▶ [Problem]: Rewrite the part of the court opinion between "Bogle, Bogle &" and "FEE, Circuit Judges.", inclusive, changing "appellee" to "respondent".

▶ [Document section]:
--- START ---
United States Court of Appeals Ninth Circuit.
Oct. 26, 1956.
Bogle, Bogle & Gates, Arthur G. Grunke, Seattle, Wash., for appellant.
Stanley J. Krause, Aberdeen, Wash., for appellee.
Before STEPHENS, POPE and FEE, Circuit Judges.
JAMES ALGER FEE, Circuit Judge.
On October 5, 1953, Harold E. Kerry and the community consisting of himself and his wife were adjudicated bankrupt on voluntary petitions. Ruth Kerry, the wife, who was not adjudicated in her individual capacity, filed a petition to require Schneider, who was trustee of the bankrupt, to abandon the right, title and interest of Kerry in a partnership and to allow her to foreclose a purported 'pledge' thereon. The petition was denied by the referee, and the District Court affirmed. Appeal by Ruth Kerry followed.
The history of the transaction follows. Bankrupt was the owner of about 51% of the issued shares of stock in West Tenino Lumber Company, a corporation. Ruth Kerry, considerably before the time here involved, had loaned him $29,250.00 from her separate funds and received in pledge the shares of stock held by him. There is no question as to the validity of this transaction. Subsequently, when Kerry was becoming financially involved, by agreement Ruth Kerry permitted the pledged shares to be voted for dissolution. In lieu, she was to receive, as security for the loan, a so-called assignment of the interest in the partnership to be formed. The corporation was duly dissolved. A partnership was then formed by bankrupt and three other persons, in which he had a 45/88 interest in net income, net losses and capital gains and losses. Withdrawals of profits were to be made as would be agreed. Bankrupt was managing partner.
A document was given by bankrupt to Ruth Kerry, which is set out below:
'H. E. Kerry does hereby assign and set over to Ruth B. Kerry, all of his right, title and interest in and to the partnership known as West Tenino Lumber Company which is a partnership consisting of H. E. Kerry, C. L. Stickney, H. A. Preszler and Israel Torrico. Said assignment is substituted security for that certain pledge agreement entered into between H. E. Kerry and Ruth B. Kerry, dated July 28, 1952, and which security is to act as continuing security for that certain note dated July 28, 1952, until said note is paid in full.
'Dated this 30th day of December, 1952.
(s) H. E. Kerry'
This document was delivered more than four months before petition in bankruptcy was filed.
The partners testified they knew of the arrangement, but no one else had notice of it. The name of Ruth Kerry did not appear at any place on the books and records of the company. No record was made on the books of the partnership or any other place or office of the document above set out. It was not filed with the Secretary of State. It was not filed as a chattel mortgage. Her name does not appear as one having an insurable interest in any of the partnership insurance policies. And no notice of her continuing interest was given to creditors of Kerry either prior or subsequently.
A certificate as to those having an interest in the partnership, stating the names of all of the partners, was filed according to Washington law. Ruth Kerry does not appear upon it. No certificate was filed showing she had an interest in the partnership. Although there was a profit in the partnership for 1953, of which the share of bankrupt was $3,027.67, and there was a surplus on hand, Ruth Kerry did not demand and her husband, as manager of the partnership, did not pay her these proceeds nor any part thereof. In fact, she received no proceeds from the partnership at any time.
Bankruptcy occurred on October 5, 1953, upon voluntary petition.
--- END ---
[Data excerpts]
--- START ---
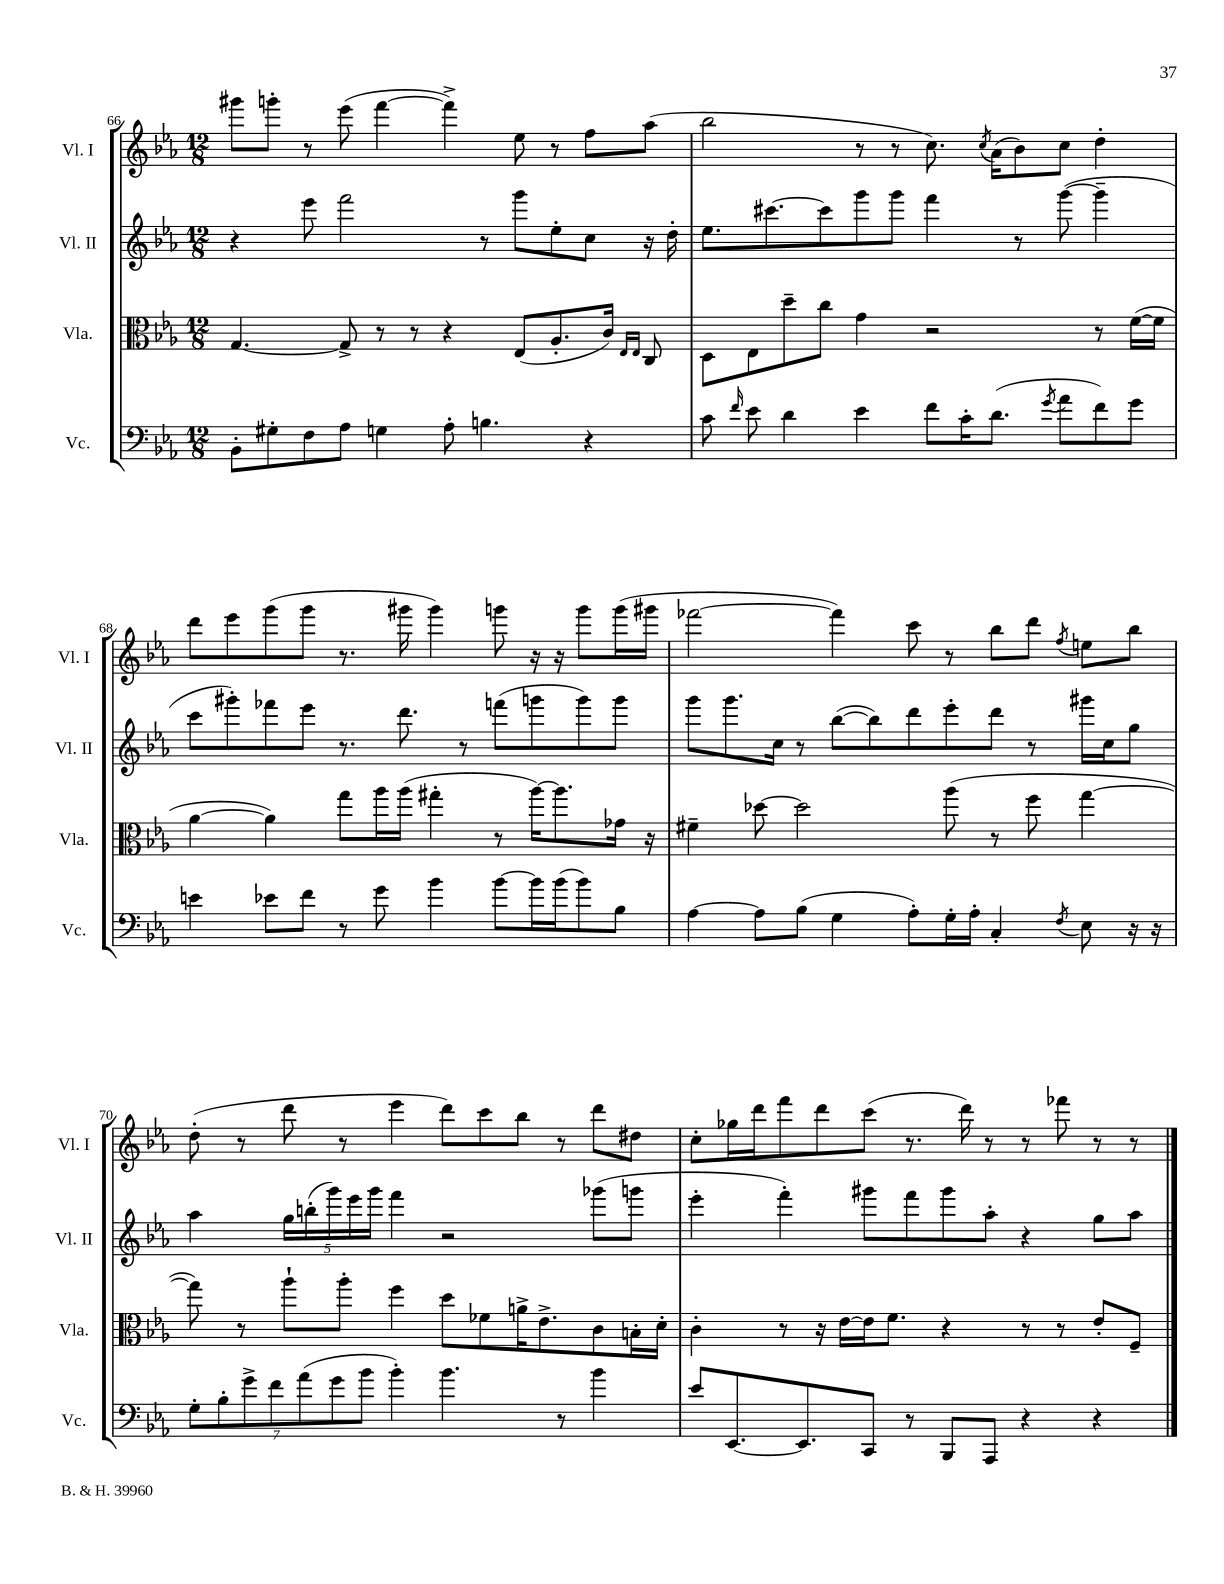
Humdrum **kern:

**kern	**kern	**kern	**kern
*part4	*part3	*part2	*part1
*staff4	*staff3	*staff2	*staff1
*I"Vc.	*I"Vla.	*I"Vl. II	*I"Vl. I
*I'Vc.	*I'Vla.	*I'Vl. II	*I'Vl. I
*clefF4	*clefC3	*clefG2	*clefG2
*k[b-e-a-]	*k[b-e-a-]	*k[b-e-a-]	*k[b-e-a-]
*M12/8	*M12/8	*M12/8	*M12/8
=66	=66	=66	=66
8BB-'\L	[4.G/	4r	8ggg#X\L
8G#X'\	.	.	8gggn'\J
8F\	.	8eee-\	8r
8A-\J	8G^/]	2fff\	(8eee-\
4Gn\	8r	.	[4fff\
.	8r	.	.
8A-'\	4r	.	4fff^\])
4.Bn\	.	8r	.
.	(8E-/L	8ggg\L	8ee-\
.	8.A-'/	8ee-'\	8r
4r	.	8cc\J	8ff\L
.	16c/Jk)	.	.
.	16qqE-/LL	.	.
.	16qqE-/JJ	.	.
.	8C/	16r	(8aa-\J
.	.	16dd'\	.
=67	=67	=67	=67
8c\	8D\L	8.ee-\L	2bb-\
16qqf/	.	.	.
8e-\	8E-\	.	.
.	.	[8.ccc#X\	.
4d\	8dd~\	.	.
.	8cc\J	8ccc#\]	.
4e-\	4g\	8ggg\	8r
.	.	8ggg\J	8r
8f\L	2r	4fff\	8.cc\)
16c'\K	.	.	.
.	.	.	8qcc/
(8.d\J	.	.	(16a-\KL
.	.	8r	8b-\)
8qg/	.	.	.
8a-\L	.	([8ggg\	8cc\J
8f\)	8r	4ggg~\]	4dd'\
8g\J	([16f\LL	.	.
.	16f\JJ]	.	.
!!LO:LB:g=z
=68	=68	=68	=68
4en\	[4a-\	8ccc\L	8ddd\L
.	.	8ggg#X'\)	8eee-\
8e-X\L	4a-\])	8fff-X\	(8ggg\
8f\J	.	8eee-\J	8ggg\J
8r	8gg\L	8.r	8.r
8g\	16aa-\L	.	.
.	(16aa-\JJ	8.ddd\	16ggg#X\
4b-\	4gg#X'\	.	4ggg#\)
.	.	8r	.
[8b-\L	8r	(8fffn\L	8gggn\
16b-\L]	[16aa-\KL)	8gggn\	16r
(16b-\J	8.aa-\]	.	16r
8b-\)	.	8ggg\)	8ggg\L
8B-\J	16g-X\Jk	8ggg\J	(16ggg\L
.	16r	.	16ggg#X\JJ
=69	=69	=69	=69
[4A-\	4f#X~\	8ggg\L	[2fff-X\
.	.	8.ggg\	.
8A-\L]	[8dd-X\	.	.
.	.	16cc\Jk	.
(8B-\J	2dd-\]	8r	.
4G\	.	([8bb-\L	4fff-\])
.	.	8bb-\])	.
8A-'\L)	.	8ddd\	8ccc\
16G'\L	(8aa-\	8eee-'\	8r
16A-'\JJ	.	.	.
4C'/	8r	8ddd\J	8bb-\L
.	8ff\	8r	8ddd\J
8qF/	.	.	8qff/
8E-\	[4gg\	16ggg#X\LL	8een\L
.	.	16cc\J	.
16r	.	8gg\J	8bb-\J
16r	.	.	.
!!LO:LB:g=z
=70	=70	=70	=70
14G'\L	8gg\])	4aa-\	(8dd'\
14B-'\	.	.	.
.	8r	.	8r
14g^\	.	.	.
14f\	.	.	.
.	8aa-`\L	20gg\LL	8ddd\
(14a-\	.	.	.
.	.	(20bbn'\	.
.	.	20ggg\)	.
14g\	.	.	.
.	8aa-'\J	.	8r
.	.	20eee-\	.
14b-\J	.	.	.
.	.	20ggg\JJ	.
4b-'\)	4ff\	4fff\	4eee-\
4.b-\	8dd\L	2r	8ddd\L)
.	8f-X\	.	8ccc\
.	16an^\K	.	8bb-\J
.	8.e-^\	.	.
8r	.	.	8r
4b-\	8c\	(8ggg-X\L	8ddd\L
.	16Bn'\L	8gggn\J	8dd#X\J
.	16d'\JJ	.	.
=71	=71	=71	=71
8e-/L	4c'\	4eee-'\	8cc'\L
[8.EE-/	.	.	16gg-X\L
.	.	.	16ddd\J
.	8r	4fff'\)	8fff\
8.EE-/]	.	.	.
.	16r	.	8ddd\
.	[16e-\LL	.	.
8CC/J	16e-\J]	8ggg#X\L	(8ccc\J
.	8.f\J	.	.
8r	.	8fff\	8.r
8BBB-/L	4r	8ggg#\	.
.	.	.	16ddd\)
8AAA-/J	.	8aa-'\J	8r
4r	8r	4r	8r
.	8r	.	8fff-X\
4r	8e-'/L	8gg\L	8r
.	8F~/J	8aa-\J	8r
==	==	==	==
*-	*-	*-	*-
--- END ---
▶ [Full output]:
Bogle, Bogle & Gates, Arthur G. Grunke, Seattle, Wash., for appellant.
Stanley J. Krause, Aberdeen, Wash., for respondent.
Before STEPHENS, POPE and FEE, Circuit Judges.